The data, released by health boards to the New Zealand Herald, comes as focus escalates on clusters, which have overtaken overseas transmission as the main source of the virus in New Zealand.

Most of the clusters in New Zealand have a link to an individual or a group who travelled overseas - but the source of at least three clusters remains unidentified.

The Marist College cluster remains the largest, with 84 positive cases. Seven more cases were confirmed in the past day.

Canterbury District Health Board data showed two of its cases came from Marist. No details were provided as to when the infection was picked up, or how the patients had travelled to the region.

A cluster related to a wedding in Bluff yesterday grew to 81 cases - 25 of those in the Waikato and 12 in Wellington. Wellington also had two cases from the cruise ship cluster, centred in Hawke's Bay, and one from the cattle conference.

Another eight people from the cattle event were now in Christchurch, and five were in Mid-Central, which is based in Palmerston North.

Director general of health Ashley Bloomfield said this week that the existing 12 significant clusters - those with more than 10 people - were now contributing more than half of the new positive cases in New Zealand.

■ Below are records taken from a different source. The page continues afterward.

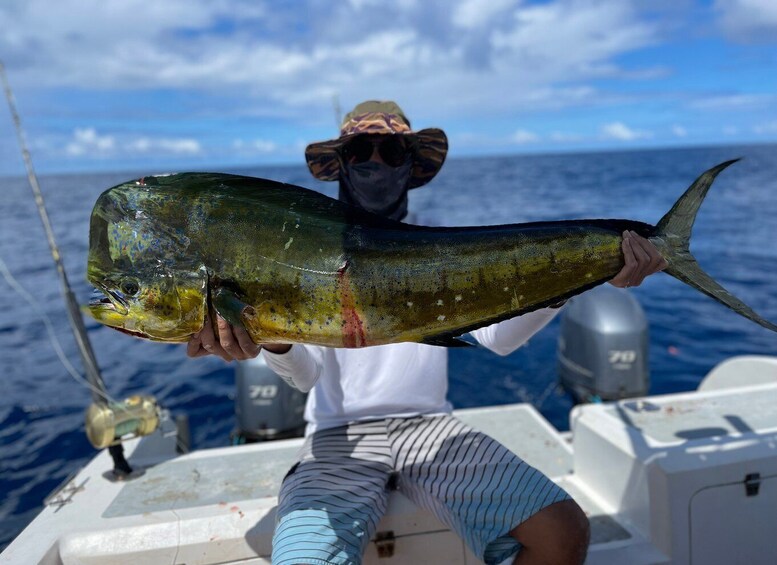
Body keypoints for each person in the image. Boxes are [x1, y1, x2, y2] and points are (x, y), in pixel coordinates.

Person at [187, 100, 667, 564]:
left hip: (430, 429)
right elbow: (305, 378)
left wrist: (568, 278)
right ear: (342, 166)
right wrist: (274, 339)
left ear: (409, 167)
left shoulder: (440, 243)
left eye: (391, 152)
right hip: (338, 435)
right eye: (360, 152)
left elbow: (497, 339)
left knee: (563, 531)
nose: (375, 163)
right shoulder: (301, 251)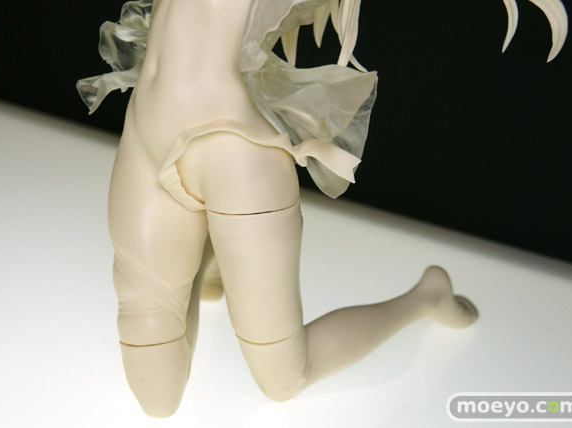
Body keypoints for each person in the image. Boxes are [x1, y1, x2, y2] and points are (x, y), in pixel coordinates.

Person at [78, 0, 478, 417]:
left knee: (285, 378)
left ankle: (428, 296)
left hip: (236, 154)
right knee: (157, 399)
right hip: (147, 131)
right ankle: (207, 251)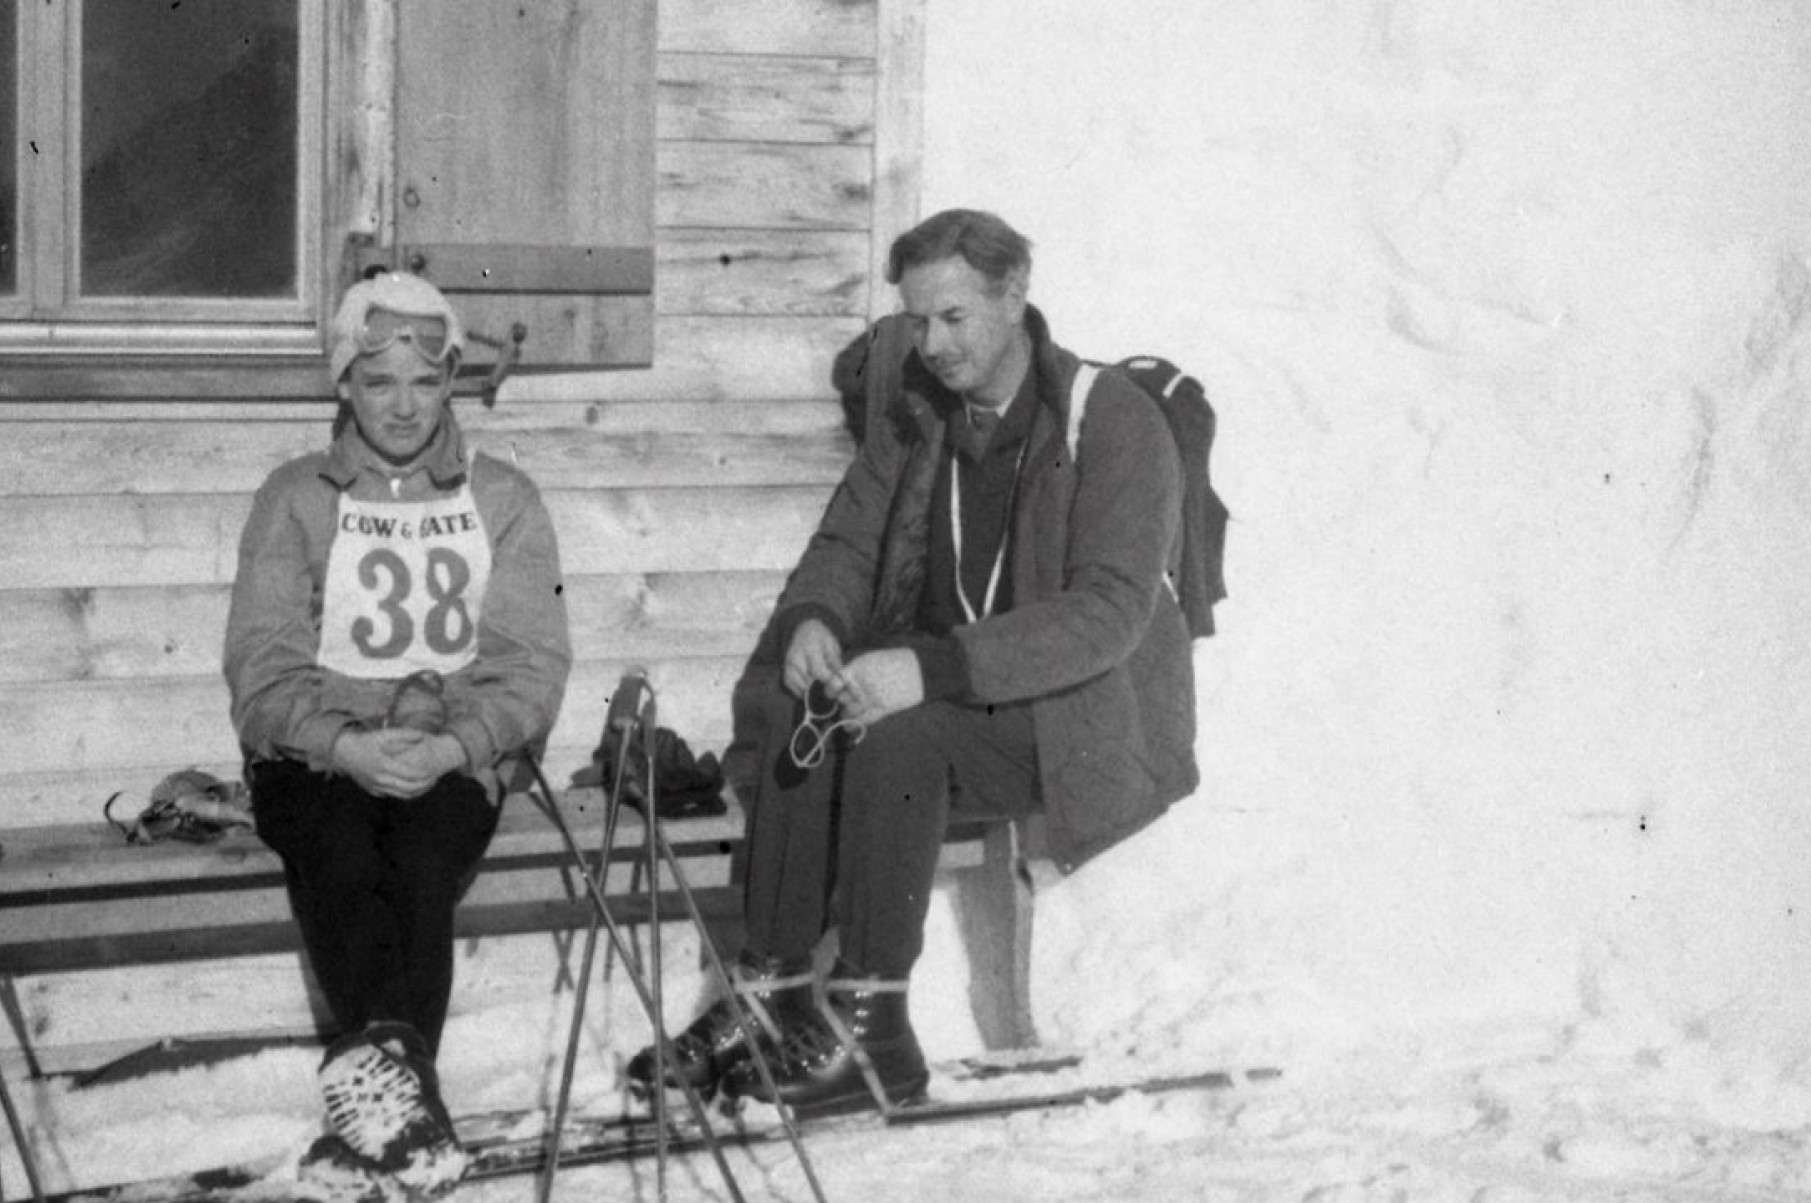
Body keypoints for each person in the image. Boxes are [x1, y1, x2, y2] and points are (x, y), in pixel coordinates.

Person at [631, 209, 1198, 1117]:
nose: (931, 344)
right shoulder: (920, 415)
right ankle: (769, 995)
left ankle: (874, 1030)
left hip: (1079, 714)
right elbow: (848, 541)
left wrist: (928, 669)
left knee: (903, 734)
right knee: (798, 711)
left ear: (1015, 298)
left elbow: (1108, 615)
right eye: (917, 320)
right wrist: (815, 620)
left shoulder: (1110, 419)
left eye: (954, 318)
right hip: (962, 688)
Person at [223, 271, 571, 1193]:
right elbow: (261, 668)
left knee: (419, 859)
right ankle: (412, 1116)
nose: (405, 405)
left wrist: (457, 744)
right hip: (320, 756)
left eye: (426, 380)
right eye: (379, 382)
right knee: (339, 846)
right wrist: (344, 746)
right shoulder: (295, 497)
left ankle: (381, 1119)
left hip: (452, 752)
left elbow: (531, 665)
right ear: (344, 383)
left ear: (453, 377)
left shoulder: (504, 498)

Of the 50 new cases confirmed yesterday, 26 cases were related to clusters.

"We've got people in close isolation and we're seeing the infection that had happened play out," Bloomfield said.

"That's important to know - that quite a lot of our new cases are coming from those close contacts. And we're now seeing not very many from people coming in across the border."

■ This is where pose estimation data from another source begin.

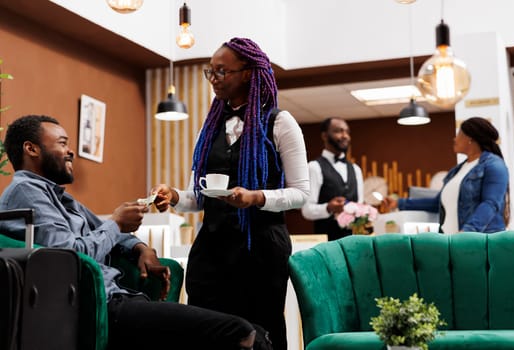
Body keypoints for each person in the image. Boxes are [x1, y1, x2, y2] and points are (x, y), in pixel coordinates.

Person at [0, 114, 272, 350]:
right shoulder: (25, 192)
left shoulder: (61, 197)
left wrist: (140, 248)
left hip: (118, 298)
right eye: (62, 143)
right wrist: (116, 223)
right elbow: (68, 255)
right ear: (31, 149)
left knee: (255, 332)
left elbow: (108, 234)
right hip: (100, 307)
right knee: (240, 333)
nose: (70, 151)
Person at [152, 37, 309, 350]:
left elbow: (301, 193)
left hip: (260, 249)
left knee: (260, 332)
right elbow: (199, 197)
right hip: (212, 249)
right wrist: (174, 196)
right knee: (205, 329)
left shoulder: (280, 123)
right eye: (210, 72)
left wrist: (256, 198)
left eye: (221, 72)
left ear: (248, 73)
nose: (214, 79)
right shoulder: (209, 128)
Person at [384, 116, 509, 234]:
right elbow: (436, 203)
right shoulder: (458, 170)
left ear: (470, 138)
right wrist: (399, 203)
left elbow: (491, 203)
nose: (455, 139)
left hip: (477, 242)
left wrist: (468, 232)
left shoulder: (494, 165)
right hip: (451, 240)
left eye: (459, 134)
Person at [301, 117, 364, 241]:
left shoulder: (356, 169)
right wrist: (328, 208)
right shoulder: (314, 167)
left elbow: (359, 205)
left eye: (347, 132)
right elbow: (307, 210)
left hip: (353, 241)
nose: (345, 136)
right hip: (326, 243)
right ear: (325, 136)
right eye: (338, 131)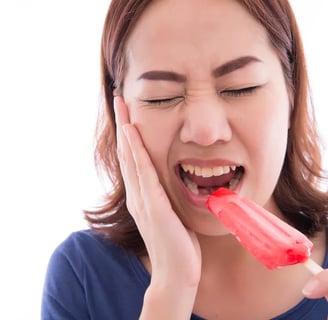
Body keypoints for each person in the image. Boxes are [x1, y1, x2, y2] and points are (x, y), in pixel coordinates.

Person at [41, 0, 328, 319]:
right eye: (160, 95)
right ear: (120, 113)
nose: (206, 131)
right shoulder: (84, 276)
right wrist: (171, 290)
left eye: (240, 88)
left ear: (292, 95)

The Ministry of Health defines a cluster as a group of Covid-19 cases linked because those infected were in the same place.

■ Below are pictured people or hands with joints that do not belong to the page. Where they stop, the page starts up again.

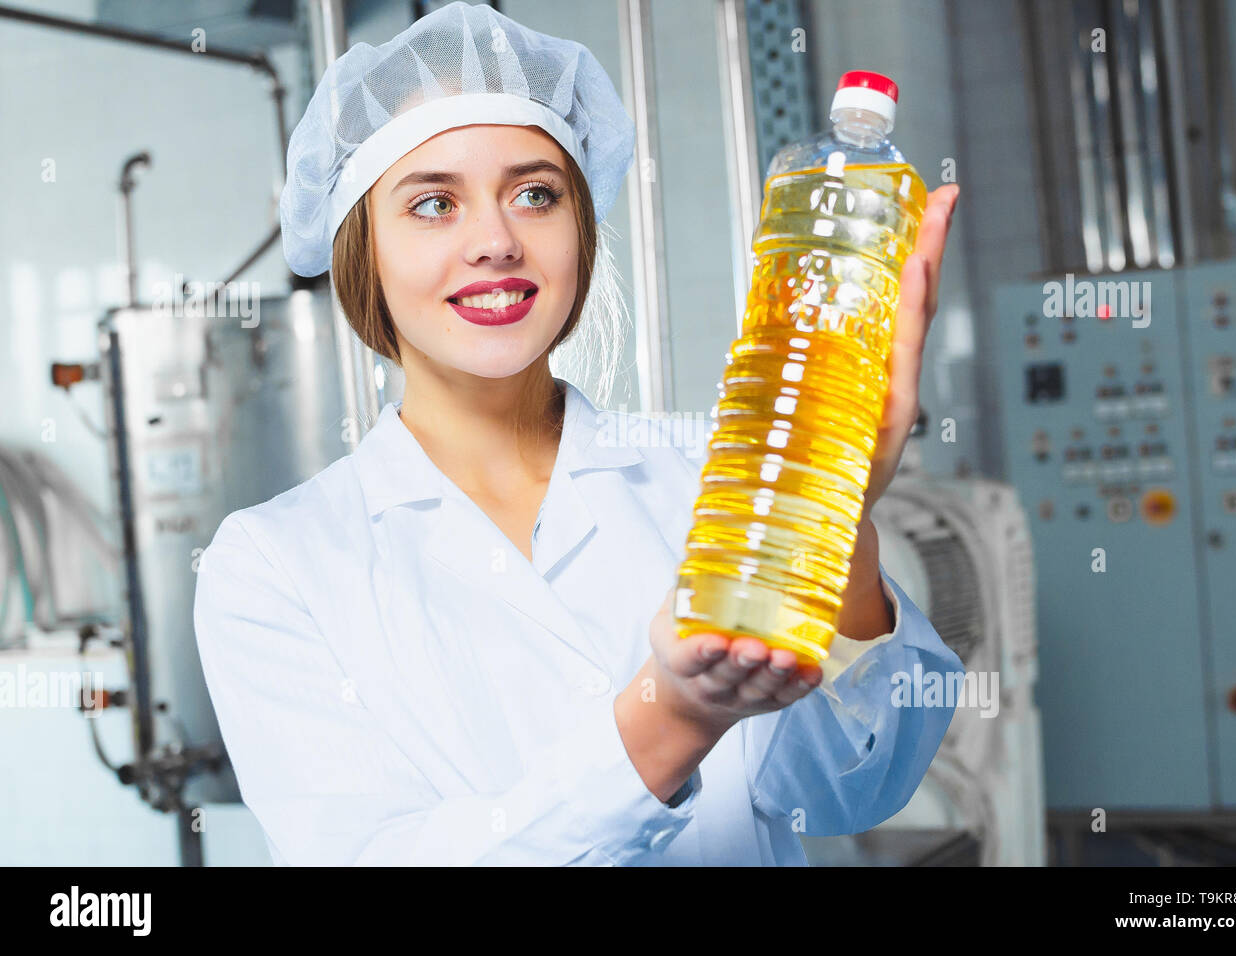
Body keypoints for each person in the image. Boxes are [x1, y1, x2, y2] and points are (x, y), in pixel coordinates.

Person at [193, 0, 964, 866]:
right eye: (433, 204)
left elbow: (851, 791)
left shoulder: (718, 471)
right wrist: (671, 715)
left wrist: (839, 507)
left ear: (581, 228)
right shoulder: (273, 565)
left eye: (534, 194)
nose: (495, 240)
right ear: (361, 250)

Mid-Central also had five cases from an unnamed Auckland event.

Other regions either had no cases from other clusters, or didn't specify which cluster they belonged to.

Auckland District Health Board refused to answer any of the Herald's questions on privacy grounds. It was the only region which took that stance.

It has also refused to release information about two clusters in its region, one a workplace cluster with 25 cases, and one an event with 20 cases. The original source of transmission for these clusters is believed to be unknown.

Both are considered "active", which means the infection has not been contained.

Prime Minister Jacinda Ardern said more information about those clusters - and their management - would be released today.

Bloomfield also said he had asked ministry staff to talk to health professionals looking after each cluster, and to test people without symptoms to make sure those clusters were being properly "ring-fenced".

That came after a person linked to Marist College was not initially tested despite symptoms.

Bloomfield said the person was eventually classified as a probable case and the person was right to persist with trying to be tested.

Ardern said the clusters showed why it was necessary to have strict rules around events like funerals.

"One of the things you will have seen from some of our clusters is that they're a slice of New Zealand life.

"They are weddings, they are functions in our small towns, they are conferences, they are rugby teams.

"They are any social occasion on which people come together and unfortunately a high-risk time is when people come together to grieve."